▸ **YOUR TASK**:
Print, exactly and completely, every entry in the data.

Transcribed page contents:
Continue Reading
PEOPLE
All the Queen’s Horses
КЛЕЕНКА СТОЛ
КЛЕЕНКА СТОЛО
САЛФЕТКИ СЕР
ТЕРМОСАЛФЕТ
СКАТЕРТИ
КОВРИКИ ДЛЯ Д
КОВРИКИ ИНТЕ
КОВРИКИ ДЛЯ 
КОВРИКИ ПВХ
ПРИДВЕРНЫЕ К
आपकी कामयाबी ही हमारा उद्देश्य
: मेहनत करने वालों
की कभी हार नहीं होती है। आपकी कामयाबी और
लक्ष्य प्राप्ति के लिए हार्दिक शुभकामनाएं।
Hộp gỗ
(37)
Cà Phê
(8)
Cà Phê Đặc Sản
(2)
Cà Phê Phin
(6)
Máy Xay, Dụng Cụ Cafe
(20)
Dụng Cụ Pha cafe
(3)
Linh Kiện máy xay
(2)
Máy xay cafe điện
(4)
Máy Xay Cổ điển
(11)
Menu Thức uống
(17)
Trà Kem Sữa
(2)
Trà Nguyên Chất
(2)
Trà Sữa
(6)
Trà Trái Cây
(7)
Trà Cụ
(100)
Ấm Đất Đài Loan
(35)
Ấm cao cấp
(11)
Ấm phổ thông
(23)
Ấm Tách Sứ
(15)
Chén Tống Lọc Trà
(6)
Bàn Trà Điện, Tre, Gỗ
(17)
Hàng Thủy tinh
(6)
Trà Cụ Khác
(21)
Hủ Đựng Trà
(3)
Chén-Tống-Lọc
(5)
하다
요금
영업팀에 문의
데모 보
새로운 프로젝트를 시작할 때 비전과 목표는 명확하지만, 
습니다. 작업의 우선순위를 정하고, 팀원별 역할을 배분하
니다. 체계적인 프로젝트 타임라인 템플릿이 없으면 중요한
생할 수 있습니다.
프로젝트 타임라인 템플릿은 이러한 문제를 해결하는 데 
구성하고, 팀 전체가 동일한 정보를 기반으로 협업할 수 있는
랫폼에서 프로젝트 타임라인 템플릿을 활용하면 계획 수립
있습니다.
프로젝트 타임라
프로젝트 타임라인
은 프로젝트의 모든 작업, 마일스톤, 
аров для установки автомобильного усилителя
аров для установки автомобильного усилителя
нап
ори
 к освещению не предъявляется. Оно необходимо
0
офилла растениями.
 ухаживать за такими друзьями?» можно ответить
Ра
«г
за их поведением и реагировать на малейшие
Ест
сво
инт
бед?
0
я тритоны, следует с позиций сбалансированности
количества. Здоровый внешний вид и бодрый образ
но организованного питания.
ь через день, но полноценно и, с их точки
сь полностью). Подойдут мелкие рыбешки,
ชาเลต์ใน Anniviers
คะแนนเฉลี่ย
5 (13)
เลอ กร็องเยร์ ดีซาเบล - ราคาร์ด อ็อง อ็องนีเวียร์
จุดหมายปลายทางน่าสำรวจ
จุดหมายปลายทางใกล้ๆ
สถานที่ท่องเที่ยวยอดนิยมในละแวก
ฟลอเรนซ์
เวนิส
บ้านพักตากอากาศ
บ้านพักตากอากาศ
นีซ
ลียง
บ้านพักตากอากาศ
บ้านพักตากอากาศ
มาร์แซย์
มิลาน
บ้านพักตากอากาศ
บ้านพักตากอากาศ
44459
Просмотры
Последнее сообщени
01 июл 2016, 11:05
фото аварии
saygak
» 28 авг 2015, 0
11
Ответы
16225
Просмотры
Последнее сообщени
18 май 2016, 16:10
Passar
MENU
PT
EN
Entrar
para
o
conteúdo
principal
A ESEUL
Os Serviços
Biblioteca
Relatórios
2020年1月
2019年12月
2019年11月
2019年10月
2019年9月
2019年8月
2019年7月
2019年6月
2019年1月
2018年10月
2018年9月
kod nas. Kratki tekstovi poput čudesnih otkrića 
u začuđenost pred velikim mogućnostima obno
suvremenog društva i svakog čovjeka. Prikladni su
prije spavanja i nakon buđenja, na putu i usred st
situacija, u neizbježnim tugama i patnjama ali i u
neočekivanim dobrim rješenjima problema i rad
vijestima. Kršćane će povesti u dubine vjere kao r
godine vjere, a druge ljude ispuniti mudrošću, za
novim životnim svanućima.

▸ **REPLY**:
Continue Reading
PEOPLE
All the Queen’s Horses
КЛЕЕНКА СТОЛ
КЛЕЕНКА СТОЛО
САЛФЕТКИ СЕР
ТЕРМОСАЛФЕТ
СКАТЕРТИ
КОВРИКИ ДЛЯ Д
КОВРИКИ ИНТЕ
КОВРИКИ ДЛЯ 
КОВРИКИ ПВХ
ПРИДВЕРНЫЕ К
आपकी कामयाबी ही हमारा उद्देश्य
: मेहनत करने वालों
की कभी हार नहीं होती है। आपकी कामयाबी और
लक्ष्य प्राप्ति के लिए हार्दिक शुभकामनाएं।
Hộp gỗ
(37)
Cà Phê
(8)
Cà Phê Đặc Sản
(2)
Cà Phê Phin
(6)
Máy Xay, Dụng Cụ Cafe
(20)
Dụng Cụ Pha cafe
(3)
Linh Kiện máy xay
(2)
Máy xay cafe điện
(4)
Máy Xay Cổ điển
(11)
Menu Thức uống
(17)
Trà Kem Sữa
(2)
Trà Nguyên Chất
(2)
Trà Sữa
(6)
Trà Trái Cây
(7)
Trà Cụ
(100)
Ấm Đất Đài Loan
(35)
Ấm cao cấp
(11)
Ấm phổ thông
(23)
Ấm Tách Sứ
(15)
Chén Tống Lọc Trà
(6)
Bàn Trà Điện, Tre, Gỗ
(17)
Hàng Thủy tinh
(6)
Trà Cụ Khác
(21)
Hủ Đựng Trà
(3)
Chén-Tống-Lọc
(5)
하다
요금
영업팀에 문의
데모 보
새로운 프로젝트를 시작할 때 비전과 목표는 명확하지만, 
습니다. 작업의 우선순위를 정하고, 팀원별 역할을 배분하
니다. 체계적인 프로젝트 타임라인 템플릿이 없으면 중요한
생할 수 있습니다.
프로젝트 타임라인 템플릿은 이러한 문제를 해결하는 데 
구성하고, 팀 전체가 동일한 정보를 기반으로 협업할 수 있는
랫폼에서 프로젝트 타임라인 템플릿을 활용하면 계획 수립
있습니다.
프로젝트 타임라
프로젝트 타임라인
은 프로젝트의 모든 작업, 마일스톤, 
аров для установки автомобильного усилителя
аров для установки автомобильного усилителя
нап
ори
 к освещению не предъявляется. Оно необходимо
0
офилла растениями.
 ухаживать за такими друзьями?» можно ответить
Ра
«г
за их поведением и реагировать на малейшие
Ест
сво
инт
бед?
0
я тритоны, следует с позиций сбалансированности
количества. Здоровый внешний вид и бодрый образ
но организованного питания.
ь через день, но полноценно и, с их точки
сь полностью). Подойдут мелкие рыбешки,
ชาเลต์ใน Anniviers
คะแนนเฉลี่ย
5 (13)
เลอ กร็องเยร์ ดีซาเบล - ราคาร์ด อ็อง อ็องนีเวียร์
จุดหมายปลายทางน่าสำรวจ
จุดหมายปลายทางใกล้ๆ
สถานที่ท่องเที่ยวยอดนิยมในละแวก
ฟลอเรนซ์
เวนิส
บ้านพักตากอากาศ
บ้านพักตากอากาศ
นีซ
ลียง
บ้านพักตากอากาศ
บ้านพักตากอากาศ
มาร์แซย์
มิลาน
บ้านพักตากอากาศ
บ้านพักตากอากาศ
44459
Просмотры
Последнее сообщени
01 июл 2016, 11:05
фото аварии
saygak
» 28 авг 2015, 0
11
Ответы
16225
Просмотры
Последнее сообщени
18 май 2016, 16:10
Passar
MENU
PT
EN
Entrar
para
o
conteúdo
principal
A ESEUL
Os Serviços
Biblioteca
Relatórios
2020年1月
2019年12月
2019年11月
2019年10月
2019年9月
2019年8月
2019年7月
2019年6月
2019年1月
2018年10月
2018年9月
kod nas. Kratki tekstovi poput čudesnih otkrića 
u začuđenost pred velikim mogućnostima obno
suvremenog društva i svakog čovjeka. Prikladni su
prije spavanja i nakon buđenja, na putu i usred st
situacija, u neizbježnim tugama i patnjama ali i u
neočekivanim dobrim rješenjima problema i rad
vijestima. Kršćane će povesti u dubine vjere kao r
godine vjere, a druge ljude ispuniti mudrošću, za
novim životnim svanućima.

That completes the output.